Trecho —
···
No mais, as palestras dos representantes das emissoras neste evento, como em todos outros de que pude participar, trataram de tecnologia.

Enquanto isso, na TV Brasil no Rio de Janeiro, a rotina ainda se desenrola em meio a equipamentos analógicos (com exceção das ilhas de edição). Lá, notícias sobre as perspectivas para a TV digital, se é que existem, ainda não foram compartilhadas com os funcionários. Interatividade via TV aberta digital é algo que não se comenta. Um dos programas mais interativos da emissora é o Atitude.com, destinado ao público jovem, mas não passa pela cabeça de ninguém ali uma perspectiva concreta (ou mesmo remota) de que esta comunicação com o telespectador seja feita através da própria TV.

A diretora do programa, Kitty Kiffer, explica que, além das entradas de telespectadores no programa por telefone e da apresentadora ler e-mails, eles fizeram uma experiência via internet com o ponto de cultura de Cataguazes, em Minas Gerais, que pretendem repetir. “Nos pontos de cultura há câmera e ilha de edição. Fizemos uma transmissão ao vivo com o pessoal de Cataguazes, que mandou a imagem pela internet e o áudio pelo telefone celular”, contou. Ela explicou que, para este tipo de experiência, o programa “não tem o compromisso de uma imagem tecnicamente maravilhosa”. Segundo Kitty, a intenção da TV Brasil é estimular o que chama de produção colaborativa. “Eu não tenho dinheiro para ter correspondente em Manaus, mas pode ser que tenha lá uma garota esperta, estudante, que mande para o programa o que está acontecendo lá”, resumiu. Por isso ela pretende fazer das experiências ao vivo, via internet, com os pontos de cultura, algo freqüente no programa. Quanto à TV digital, Kitty conta que houve algumas reuniões de diretoria sobre o tema na TV Brasil, “mas os diretores de programas não ficaram sabendo de nada”.

Outra emissora educativa, o Canal Futura, também será parte da TV aberta digital, por ter canais em UHF cobrindo, a partir de 2009, os municípios fluminenses Rio de Janeiro, Niterói e São Gonçalo. Mas as preocupações no Futura também estão ainda longe da interatividade via televisão. “Hoje tem várias linhas de possibilidade; estamos botando conteúdo na web e nossos programas estimulam a participação por e-mail e telefone. Mas ida e volta pelo controle remoto não estamos pensando agora. Nem o Ginga foi homologado ainda!”, explica Ana Lúcia Gomes, gerente de Programação do Canal Futura.
···
Entradas da coleção —
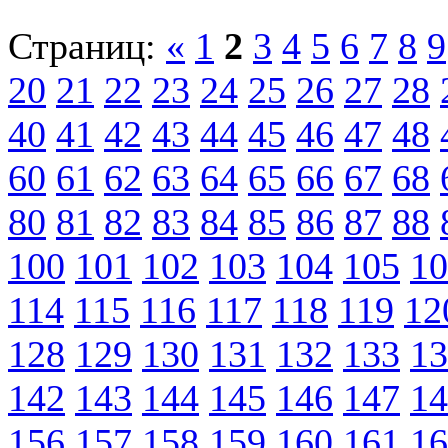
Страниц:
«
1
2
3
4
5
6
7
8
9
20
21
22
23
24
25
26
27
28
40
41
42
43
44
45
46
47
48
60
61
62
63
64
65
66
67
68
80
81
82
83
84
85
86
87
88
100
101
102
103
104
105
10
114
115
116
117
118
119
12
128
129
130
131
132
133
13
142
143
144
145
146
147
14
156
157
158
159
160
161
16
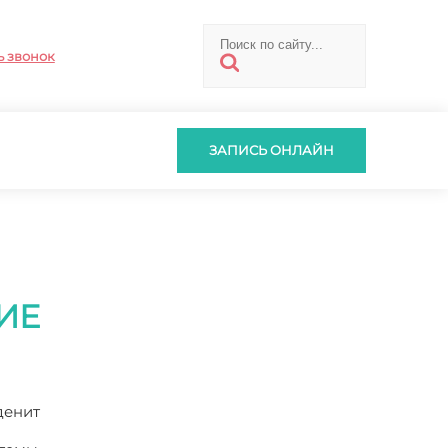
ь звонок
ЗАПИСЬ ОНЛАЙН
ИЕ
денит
···
Perguntas —
A) Segundo o trecho, por qual meio o pessoal de Cataguazes enviou o áudio na transmissão ao vivo?
B) Por favor, transcreva do trecho a parte que vai de "Enquanto isso, na" até "da própria TV.".
As entradas formam um material separado do trecho.

Respostas esperadas —
A) Pelo telefone celular.

B)
Enquanto isso, na TV Brasil no Rio de Janeiro, a rotina ainda se desenrola em meio a equipamentos analógicos (com exceção das ilhas de edição). Lá, notícias sobre as perspectivas para a TV digital, se é que existem, ainda não foram compartilhadas com os funcionários. Interatividade via TV aberta digital é algo que não se comenta. Um dos programas mais interativos da emissora é o Atitude.com, destinado ao público jovem, mas não passa pela cabeça de ninguém ali uma perspectiva concreta (ou mesmo remota) de que esta comunicação com o telespectador seja feita através da própria TV.